**Problem requirements:**
After dropping the pictures, give again exactly the lines of the data from its first line through the line with "G04 #@! TD*", which is included as well.

━━━━━ Raw data

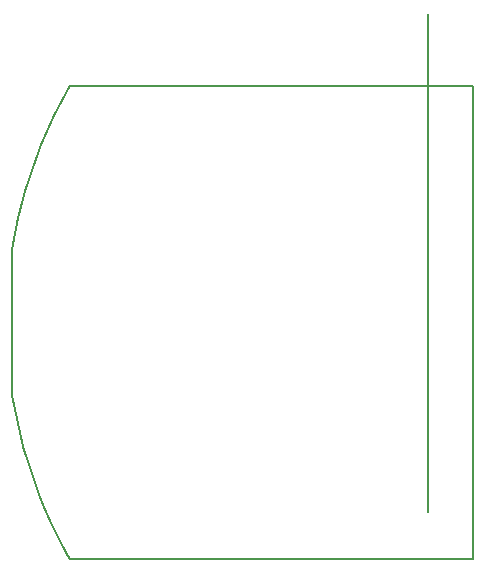
<source format=gm1>
G04 Layer_Color=8421376*
%FSLAX43Y43*%
%MOMM*%
G71*
G01*
G75*
%ADD43C,0.127*%
%ADD44C,0.154*%
D43*
X11913Y-44522D02*
G03*
X12335Y-45298I34483J18238D01*
G01*
X11514Y-43746D02*
G03*
X11913Y-44522I35228J17645D01*
G01*
X11134Y-42966D02*
G03*
X11514Y-43746I35962J17042D01*
G01*
X10770Y-42176D02*
G03*
X11134Y-42966I36687J16424D01*
G01*
X10425Y-41383D02*
G03*
X10770Y-42176I37400J15795D01*
G01*
X10092Y-40570D02*
G03*
X10425Y-41383I38109J15141D01*
G01*
X7775Y-32125D02*
G03*
X10092Y-40570I39214J6218D01*
G01*
X8845Y-14700D02*
G03*
X7775Y-19500I38185J-11031D01*
G01*
X10171Y-10852D02*
G03*
X8845Y-14700I37120J-14947D01*
G01*
X12628Y-5812D02*
G03*
X10171Y-10852I34303J-19839D01*
G01*
X12628Y-5812D02*
X46775D01*
Y-14700D02*
Y-5812D01*
Y-40570D02*
Y-14700D01*
Y-45812D02*
Y-40570D01*
X12628Y-45812D02*
X46775D01*
X12335Y-45298D02*
X12628Y-45812D01*
X7775Y-32125D02*
Y-19500D01*
D44*
X42950Y-41875D02*
Y300D01*
M02*

</source>
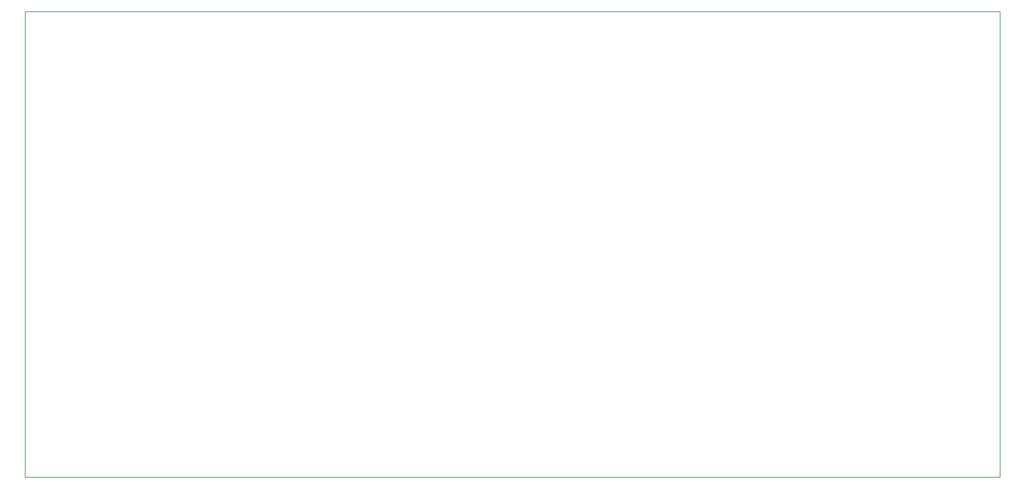
<source format=gm1>
G04 #@! TF.GenerationSoftware,KiCad,Pcbnew,(5.1.10)-1*
G04 #@! TF.CreationDate,2021-09-07T10:06:12+02:00*
G04 #@! TF.ProjectId,GatzBMS,4761747a-424d-4532-9e6b-696361645f70,rev?*
G04 #@! TF.SameCoordinates,Original*
G04 #@! TF.FileFunction,Profile,NP*
%FSLAX46Y46*%
G04 Gerber Fmt 4.6, Leading zero omitted, Abs format (unit mm)*
G04 Created by KiCad (PCBNEW (5.1.10)-1) date 2021-09-07 10:06:12*
%MOMM*%
%LPD*%
G01*
G04 APERTURE LIST*
G04 #@! TA.AperFunction,Profile*
%ADD10C,0.050000*%
G04 #@! TD*
G04 APERTURE END LIST*
D10*
X261874000Y-109728000D02*
X384556000Y-109728000D01*
X384556000Y-168402000D02*
X384556000Y-109728000D01*
X261874000Y-168402000D02*
X384556000Y-168402000D01*
X261874000Y-168402000D02*
X261874000Y-109728000D01*
M02*

</source>
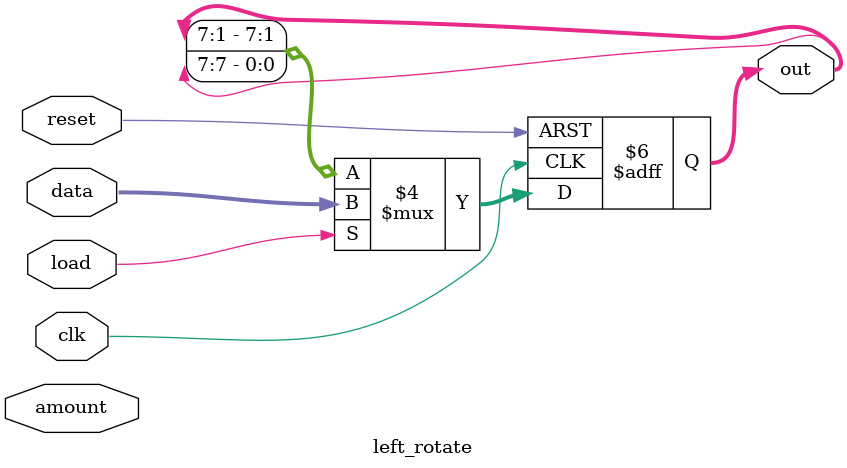
<source format=v>
module left_rotate(clk,reset,amount,data,load,out);
input clk,reset;
input [2:0] amount;
input [7:0] data;
input load;
output reg [7:0] out;
// when load is high, load data to out
// left shift and rotate the register out by amount bits
always @(posedge clk, posedge reset) begin
if(reset)
out <= 0;
else begin
if(load)
out <= data;
else begin
out <= {out[6:0],out[7]^out[2:7]};
out[7:0]<= {out[7:1],out[7:7]};
end
end
end
endmodule

</source>
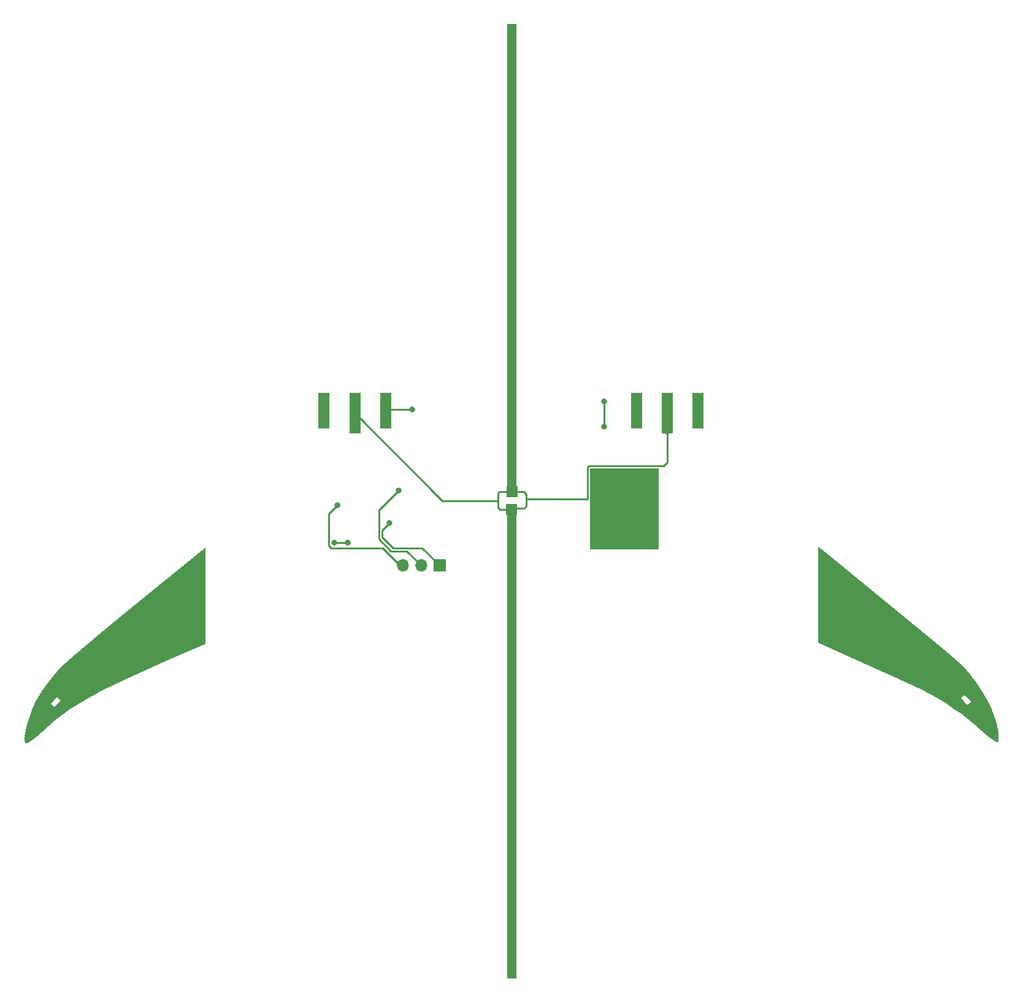
<source format=gtl>
%TF.GenerationSoftware,KiCad,Pcbnew,5.1.6-c6e7f7d~86~ubuntu18.04.1*%
%TF.CreationDate,2020-06-07T16:50:32-04:00*%
%TF.ProjectId,aerospace_badge,6165726f-7370-4616-9365-5f6261646765,V01*%
%TF.SameCoordinates,Original*%
%TF.FileFunction,Copper,L1,Top*%
%TF.FilePolarity,Positive*%
%FSLAX46Y46*%
G04 Gerber Fmt 4.6, Leading zero omitted, Abs format (unit mm)*
G04 Created by KiCad (PCBNEW 5.1.6-c6e7f7d~86~ubuntu18.04.1) date 2020-06-07 16:50:32*
%MOMM*%
%LPD*%
G01*
G04 APERTURE LIST*
%TA.AperFunction,EtchedComponent*%
%ADD10C,0.100000*%
%TD*%
%TA.AperFunction,SMDPad,CuDef*%
%ADD11R,1.524000X1.524000*%
%TD*%
%TA.AperFunction,SMDPad,CuDef*%
%ADD12R,1.600000X4.900000*%
%TD*%
%TA.AperFunction,SMDPad,CuDef*%
%ADD13R,1.600000X5.600000*%
%TD*%
%TA.AperFunction,ComponentPad*%
%ADD14R,1.700000X1.700000*%
%TD*%
%TA.AperFunction,ComponentPad*%
%ADD15O,1.700000X1.700000*%
%TD*%
%TA.AperFunction,ViaPad*%
%ADD16C,0.800000*%
%TD*%
%TA.AperFunction,Conductor*%
%ADD17C,0.250000*%
%TD*%
%TA.AperFunction,Conductor*%
%ADD18C,0.254000*%
%TD*%
G04 APERTURE END LIST*
D10*
%TO.C,J3*%
G36*
X159019962Y-83824782D02*
G01*
X168476062Y-83824782D01*
X168476062Y-94938772D01*
X159019962Y-94938772D01*
X159019962Y-83824782D01*
G37*
G36*
X105923959Y-94756626D02*
G01*
X85461642Y-115322297D01*
X85993910Y-115768781D01*
X85156750Y-116766652D01*
X84624482Y-116319652D01*
X85461642Y-115322297D01*
X105923959Y-94756626D01*
X105417528Y-95165386D01*
X98360596Y-100875116D01*
X92339259Y-105811764D01*
X87993271Y-109447719D01*
X86647616Y-110613023D01*
X85959803Y-111254844D01*
X84954180Y-112399476D01*
X84059660Y-113541008D01*
X83277280Y-114678407D01*
X82607034Y-115811154D01*
X82049446Y-116938218D01*
X81604512Y-118059078D01*
X81273267Y-119173741D01*
X81055708Y-120280649D01*
X80996280Y-120836171D01*
X80995751Y-121271802D01*
X81053113Y-121576176D01*
X81167317Y-121738958D01*
X81266536Y-121738429D01*
X81436034Y-121665563D01*
X81947632Y-121330701D01*
X82628725Y-120788099D01*
X83405423Y-120092017D01*
X84229663Y-119352009D01*
X85143301Y-118600119D01*
X86128255Y-117847710D01*
X87166951Y-117107702D01*
X88240270Y-116393018D01*
X89330642Y-115716058D01*
X90419466Y-115089223D01*
X91489168Y-114524914D01*
X94823847Y-112959118D01*
X100650366Y-110325172D01*
X105923946Y-107980612D01*
X105923959Y-94756626D01*
G37*
G36*
X190519311Y-94604697D02*
G01*
X210775954Y-115015338D01*
X211613112Y-116013209D01*
X211080847Y-116459693D01*
X210243686Y-115461822D01*
X210775954Y-115015338D01*
X190519311Y-94604697D01*
X190519311Y-107828696D01*
X195792891Y-110173256D01*
X201619408Y-112807205D01*
X204954089Y-114372998D01*
X206023789Y-114937307D01*
X207112613Y-115564142D01*
X208202984Y-116241102D01*
X209276304Y-116955787D01*
X210315002Y-117695794D01*
X211299953Y-118448203D01*
X212213594Y-119200094D01*
X213037832Y-119940101D01*
X213814530Y-120636183D01*
X214495625Y-121178785D01*
X215007221Y-121513650D01*
X215176721Y-121586513D01*
X215275940Y-121587043D01*
X215390144Y-121424263D01*
X215447503Y-121119886D01*
X215446974Y-120684255D01*
X215387546Y-120128733D01*
X215169987Y-119021825D01*
X214838742Y-117907165D01*
X214393808Y-116786302D01*
X213836220Y-115659238D01*
X213165978Y-114526491D01*
X212383594Y-113389092D01*
X211489078Y-112247561D01*
X210483452Y-111102928D01*
X209795638Y-110461107D01*
X208449986Y-109295803D01*
X204103999Y-105659849D01*
X198082659Y-100723200D01*
X191025727Y-95013470D01*
X190519311Y-94604697D01*
G37*
G36*
X147603992Y-89024312D02*
G01*
X148843462Y-89024312D01*
X148843462Y-154197782D01*
X147603992Y-154197782D01*
X147603992Y-89024312D01*
G37*
G36*
X147613912Y-22506356D02*
G01*
X148853382Y-22506356D01*
X148853382Y-87679822D01*
X147613912Y-87679822D01*
X147613912Y-22506356D01*
G37*
%TD*%
D11*
%TO.P,J3,1*%
%TO.N,Net-(J2-Pad1)*%
X148206460Y-89496900D03*
X148244560Y-87038180D03*
%TD*%
D12*
%TO.P,J2,2*%
%TO.N,GND*%
X173957400Y-75844400D03*
D13*
%TO.P,J2,1*%
%TO.N,Net-(J2-Pad1)*%
X169697400Y-76194400D03*
D12*
%TO.P,J2,2*%
%TO.N,GND*%
X165437400Y-75844400D03*
%TD*%
%TO.P,J4,2*%
%TO.N,GND*%
X130840900Y-75850000D03*
D13*
%TO.P,J4,1*%
%TO.N,Net-(J2-Pad1)*%
X126580900Y-76200000D03*
D12*
%TO.P,J4,2*%
%TO.N,GND*%
X122320900Y-75850000D03*
%TD*%
D14*
%TO.P,J5,1*%
%TO.N,Net-(J1-Pad3)*%
X138252200Y-97205800D03*
D15*
%TO.P,J5,2*%
%TO.N,Net-(J1-Pad4)*%
X135712200Y-97205800D03*
%TO.P,J5,3*%
%TO.N,GND*%
X133172200Y-97205800D03*
%TD*%
D16*
%TO.N,GND*%
X134518400Y-75666600D03*
X160972500Y-74574400D03*
X160972500Y-78028800D03*
X124155200Y-88849200D03*
%TO.N,Net-(J1-Pad3)*%
X131318000Y-91363800D03*
%TO.N,Net-(J1-Pad4)*%
X132588000Y-86829900D03*
%TO.N,Net-(R4-Pad1)*%
X125574684Y-94081600D03*
X123685300Y-94081600D03*
%TD*%
D17*
%TO.N,GND*%
X131024300Y-75666600D02*
X130840900Y-75850000D01*
X134518400Y-75666600D02*
X131024300Y-75666600D01*
X160972500Y-74574400D02*
X160972500Y-78028800D01*
X160972500Y-78028800D02*
X160985200Y-78028800D01*
X122960299Y-94429601D02*
X122960299Y-90044101D01*
X122960299Y-90044101D02*
X124155200Y-88849200D01*
X123337299Y-94806601D02*
X130402499Y-94806601D01*
X122960299Y-94429601D02*
X123337299Y-94806601D01*
X132801698Y-97205800D02*
X133172200Y-97205800D01*
X130402499Y-94806601D02*
X132801698Y-97205800D01*
%TO.N,Net-(J1-Pad3)*%
X131839289Y-94767989D02*
X130332910Y-93261610D01*
X130332910Y-93261610D02*
X130332910Y-92348890D01*
X130332910Y-92348890D02*
X131318000Y-91363800D01*
X135814389Y-94767989D02*
X138252200Y-97205800D01*
X131839289Y-94767989D02*
X135814389Y-94767989D01*
%TO.N,Net-(J1-Pad4)*%
X131527299Y-95217999D02*
X129882900Y-93573600D01*
X129882900Y-93573600D02*
X129882900Y-89535000D01*
X129882900Y-89535000D02*
X132588000Y-86829900D01*
X133724399Y-95217999D02*
X135712200Y-97205800D01*
X131527299Y-95217999D02*
X133724399Y-95217999D01*
%TO.N,Net-(J2-Pad1)*%
X146570700Y-89484200D02*
X148193760Y-89484200D01*
X146291300Y-89204800D02*
X146570700Y-89484200D01*
X148231860Y-87025480D02*
X146537680Y-87025480D01*
X146537680Y-87025480D02*
X146291300Y-87271860D01*
D18*
X169570400Y-77266800D02*
X169570400Y-78994000D01*
D17*
X146215100Y-88277700D02*
X146291300Y-88201500D01*
X138658600Y-88277700D02*
X146215100Y-88277700D01*
X126580900Y-76200000D02*
X138658600Y-88277700D01*
X146291300Y-87271860D02*
X146291300Y-88201500D01*
X146291300Y-88201500D02*
X146291300Y-89204800D01*
X148231860Y-87025480D02*
X149877780Y-87025480D01*
X149877780Y-87025480D02*
X150202900Y-87350600D01*
X150202900Y-89014300D02*
X149898100Y-89319100D01*
X148358860Y-89319100D02*
X148193760Y-89484200D01*
X149898100Y-89319100D02*
X148358860Y-89319100D01*
X169697400Y-76194400D02*
X169697400Y-82956400D01*
X169697400Y-82956400D02*
X169227500Y-83426300D01*
X169227500Y-83426300D02*
X158889700Y-83426300D01*
X158889700Y-83426300D02*
X158661100Y-83654900D01*
X158661100Y-83654900D02*
X158661100Y-88036400D01*
X150329900Y-88036400D02*
X150202900Y-87909400D01*
X150202900Y-87350600D02*
X150202900Y-87909400D01*
X158661100Y-88036400D02*
X150329900Y-88036400D01*
X150202900Y-87909400D02*
X150202900Y-89014300D01*
%TO.N,Net-(R4-Pad1)*%
X125574684Y-94081600D02*
X123685300Y-94081600D01*
%TD*%
M02*

</source>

━━━━━━━━━━

**Exercise output:**
<source format=gm1>
G04 Layer_Color=8421376*
%FSLAX43Y43*%
%MOMM*%
G71*
G01*
G75*
%ADD43C,0.127*%
%ADD44C,0.154*%
D43*
X11913Y-44522D02*
G03*
X12335Y-45298I34483J18238D01*
G01*
X11514Y-43746D02*
G03*
X11913Y-44522I35228J17645D01*
G01*
X11134Y-42966D02*
G03*
X11514Y-43746I35962J17042D01*
G01*
X10770Y-42176D02*
G03*
X11134Y-42966I36687J16424D01*
G01*
X10425Y-41383D02*
G03*
X10770Y-42176I37400J15795D01*
G01*
X10092Y-40570D02*
G03*
X10425Y-41383I38109J15141D01*
G01*
X7775Y-32125D02*
G03*
X10092Y-40570I39214J6218D01*
G01*
X8845Y-14700D02*
G03*
X7775Y-19500I38185J-11031D01*
G01*
X10171Y-10852D02*
G03*
X8845Y-14700I37120J-14947D01*
G01*
X12628Y-5812D02*
G03*
X10171Y-10852I34303J-19839D01*
G01*
X12628Y-5812D02*
X46775D01*
Y-14700D02*
Y-5812D01*
Y-40570D02*
Y-14700D01*
Y-45812D02*
Y-40570D01*
X12628Y-45812D02*
X46775D01*
X12335Y-45298D02*
X12628Y-45812D01*
X7775Y-32125D02*
Y-19500D01*
D44*
X42950Y-41875D02*
Y300D01*
M02*

</source>
<source format=gm1>
G04 #@! TF.GenerationSoftware,KiCad,Pcbnew,(5.1.10)-1*
G04 #@! TF.CreationDate,2021-09-07T10:06:12+02:00*
G04 #@! TF.ProjectId,GatzBMS,4761747a-424d-4532-9e6b-696361645f70,rev?*
G04 #@! TF.SameCoordinates,Original*
G04 #@! TF.FileFunction,Profile,NP*
%FSLAX46Y46*%
G04 Gerber Fmt 4.6, Leading zero omitted, Abs format (unit mm)*
G04 Created by KiCad (PCBNEW (5.1.10)-1) date 2021-09-07 10:06:12*
%MOMM*%
%LPD*%
G01*
G04 APERTURE LIST*
G04 #@! TA.AperFunction,Profile*
%ADD10C,0.050000*%
G04 #@! TD*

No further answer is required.